My post last week on the likely non-Jewishness of George Zimmerman, Trayvon Martin’s likely killer, clearly struck a chord. A profile that ran over the weekend confirmed that he isn’t: no matter the surname, and whether or not (as many news reports had it) he is Latino, the Zimmermans are faithful, zealous Catholics. The article also noted that Zimmerman’s ambiguously ethnic appearance as well as that surname lent themselves to precisely such speculation: “His father is white, neighbors say. His mother is Latina.
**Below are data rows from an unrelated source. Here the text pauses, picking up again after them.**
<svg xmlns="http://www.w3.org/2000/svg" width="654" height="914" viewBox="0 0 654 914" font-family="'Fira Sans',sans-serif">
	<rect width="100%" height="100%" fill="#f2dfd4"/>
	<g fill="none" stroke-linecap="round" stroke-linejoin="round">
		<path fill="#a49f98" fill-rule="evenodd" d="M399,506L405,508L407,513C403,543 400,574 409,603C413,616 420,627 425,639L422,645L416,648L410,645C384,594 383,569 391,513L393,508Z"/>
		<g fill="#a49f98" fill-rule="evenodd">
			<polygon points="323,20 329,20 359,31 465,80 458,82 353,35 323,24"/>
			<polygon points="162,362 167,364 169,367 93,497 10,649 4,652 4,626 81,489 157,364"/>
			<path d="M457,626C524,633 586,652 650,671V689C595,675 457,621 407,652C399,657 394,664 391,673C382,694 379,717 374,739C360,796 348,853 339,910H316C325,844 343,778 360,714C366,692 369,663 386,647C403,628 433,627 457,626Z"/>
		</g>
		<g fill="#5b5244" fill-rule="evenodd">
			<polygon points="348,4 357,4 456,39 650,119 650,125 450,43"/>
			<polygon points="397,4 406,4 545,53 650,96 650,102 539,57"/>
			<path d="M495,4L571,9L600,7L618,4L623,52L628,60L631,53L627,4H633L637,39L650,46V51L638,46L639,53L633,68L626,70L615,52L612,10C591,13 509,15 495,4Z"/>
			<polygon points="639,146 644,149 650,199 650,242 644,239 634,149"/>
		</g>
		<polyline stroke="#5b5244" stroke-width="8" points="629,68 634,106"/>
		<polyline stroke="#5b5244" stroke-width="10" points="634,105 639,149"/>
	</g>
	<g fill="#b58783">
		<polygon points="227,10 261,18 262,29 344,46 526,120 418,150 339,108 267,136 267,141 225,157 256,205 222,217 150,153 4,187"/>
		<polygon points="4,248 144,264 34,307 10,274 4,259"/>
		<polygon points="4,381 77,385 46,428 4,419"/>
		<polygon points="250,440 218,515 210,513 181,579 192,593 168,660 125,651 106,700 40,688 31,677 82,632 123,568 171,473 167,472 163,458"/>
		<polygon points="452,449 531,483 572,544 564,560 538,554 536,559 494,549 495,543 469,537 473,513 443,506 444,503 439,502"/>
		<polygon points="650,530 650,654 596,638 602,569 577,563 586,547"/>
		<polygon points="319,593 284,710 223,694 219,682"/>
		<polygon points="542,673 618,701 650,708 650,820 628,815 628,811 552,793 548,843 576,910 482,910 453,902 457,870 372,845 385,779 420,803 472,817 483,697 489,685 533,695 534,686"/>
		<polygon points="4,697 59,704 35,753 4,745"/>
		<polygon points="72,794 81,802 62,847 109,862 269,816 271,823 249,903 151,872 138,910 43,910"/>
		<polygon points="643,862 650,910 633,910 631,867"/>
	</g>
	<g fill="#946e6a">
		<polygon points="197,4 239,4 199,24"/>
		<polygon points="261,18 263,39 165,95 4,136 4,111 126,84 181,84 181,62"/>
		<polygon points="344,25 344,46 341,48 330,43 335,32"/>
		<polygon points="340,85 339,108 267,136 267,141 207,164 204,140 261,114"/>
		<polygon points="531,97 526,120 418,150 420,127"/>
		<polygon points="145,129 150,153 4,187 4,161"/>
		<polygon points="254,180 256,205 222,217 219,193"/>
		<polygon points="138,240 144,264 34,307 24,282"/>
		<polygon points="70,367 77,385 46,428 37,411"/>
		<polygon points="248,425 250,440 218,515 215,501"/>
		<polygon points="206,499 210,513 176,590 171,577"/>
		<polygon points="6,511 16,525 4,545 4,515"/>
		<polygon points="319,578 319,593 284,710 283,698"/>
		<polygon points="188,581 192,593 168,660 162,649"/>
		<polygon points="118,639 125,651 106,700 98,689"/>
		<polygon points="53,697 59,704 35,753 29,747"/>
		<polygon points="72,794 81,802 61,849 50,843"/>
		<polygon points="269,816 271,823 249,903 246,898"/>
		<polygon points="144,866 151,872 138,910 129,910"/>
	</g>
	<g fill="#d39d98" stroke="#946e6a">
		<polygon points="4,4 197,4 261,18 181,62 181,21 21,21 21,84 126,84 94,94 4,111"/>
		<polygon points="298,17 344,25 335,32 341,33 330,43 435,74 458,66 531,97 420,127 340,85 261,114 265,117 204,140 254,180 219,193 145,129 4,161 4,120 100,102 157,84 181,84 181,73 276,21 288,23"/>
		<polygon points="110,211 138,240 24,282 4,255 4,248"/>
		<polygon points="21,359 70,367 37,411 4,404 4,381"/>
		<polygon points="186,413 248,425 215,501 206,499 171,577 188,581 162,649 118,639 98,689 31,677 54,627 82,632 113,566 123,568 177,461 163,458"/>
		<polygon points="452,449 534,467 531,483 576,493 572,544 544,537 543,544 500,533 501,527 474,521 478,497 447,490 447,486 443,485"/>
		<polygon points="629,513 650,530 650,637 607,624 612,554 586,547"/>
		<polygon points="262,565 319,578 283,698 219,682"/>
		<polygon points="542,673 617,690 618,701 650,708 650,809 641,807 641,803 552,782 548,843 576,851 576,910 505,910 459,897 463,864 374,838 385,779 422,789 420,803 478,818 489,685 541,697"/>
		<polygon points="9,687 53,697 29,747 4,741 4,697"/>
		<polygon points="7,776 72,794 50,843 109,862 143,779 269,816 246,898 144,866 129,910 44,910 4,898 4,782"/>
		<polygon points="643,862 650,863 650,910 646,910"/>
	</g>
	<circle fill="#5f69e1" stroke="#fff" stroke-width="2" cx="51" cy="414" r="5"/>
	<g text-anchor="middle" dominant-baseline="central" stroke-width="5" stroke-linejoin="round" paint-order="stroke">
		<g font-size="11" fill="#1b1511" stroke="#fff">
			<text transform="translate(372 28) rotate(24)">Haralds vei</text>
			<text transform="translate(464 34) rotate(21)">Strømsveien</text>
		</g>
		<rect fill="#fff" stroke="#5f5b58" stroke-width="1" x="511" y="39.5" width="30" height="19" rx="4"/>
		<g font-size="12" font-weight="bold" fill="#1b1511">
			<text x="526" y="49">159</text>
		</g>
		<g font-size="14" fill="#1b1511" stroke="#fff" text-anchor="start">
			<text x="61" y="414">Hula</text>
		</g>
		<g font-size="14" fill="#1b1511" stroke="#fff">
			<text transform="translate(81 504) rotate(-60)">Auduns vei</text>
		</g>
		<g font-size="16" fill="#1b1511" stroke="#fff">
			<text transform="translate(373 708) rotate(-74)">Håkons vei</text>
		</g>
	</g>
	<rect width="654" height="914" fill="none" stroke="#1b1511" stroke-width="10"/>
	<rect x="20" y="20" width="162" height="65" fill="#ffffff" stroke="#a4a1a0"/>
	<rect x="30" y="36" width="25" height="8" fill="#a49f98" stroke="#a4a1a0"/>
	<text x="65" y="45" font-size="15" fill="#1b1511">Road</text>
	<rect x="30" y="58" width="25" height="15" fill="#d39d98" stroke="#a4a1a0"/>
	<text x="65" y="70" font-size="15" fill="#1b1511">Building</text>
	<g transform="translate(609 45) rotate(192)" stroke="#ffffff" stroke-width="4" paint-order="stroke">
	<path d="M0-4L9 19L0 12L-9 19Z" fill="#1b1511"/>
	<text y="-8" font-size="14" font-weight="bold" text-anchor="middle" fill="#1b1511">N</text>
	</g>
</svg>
And his family is eager to point out that some of his relatives are black,” the Washington Post reported. “There may be no box to check for George Zimmerman, no tidy way to categorize, define, and sort the 28-year-old man whose pull of a trigger on a darkened Florida street is forcing America to once again confront its fraught relationship with race and identity.”
I think the smartest comment on my post came from “Marc” (and, no, it wasn’t me). “Wow—I think this whole conversation says a lot about us,” he said. “Of course, the knee-jerk reaction to his name by us Jews is understandable. You never want to see ‘one of the tribe’ do something so egregious.” Or as a friend of mine put it to me when I first published the article, “This”—that is, this need to know (and deny) that Zimmerman is one of us—”is how we know we’re still a minority.”
Of course, there are more dangerous ways to be a minority. You could, for example, be a black kid wearing a hoodie.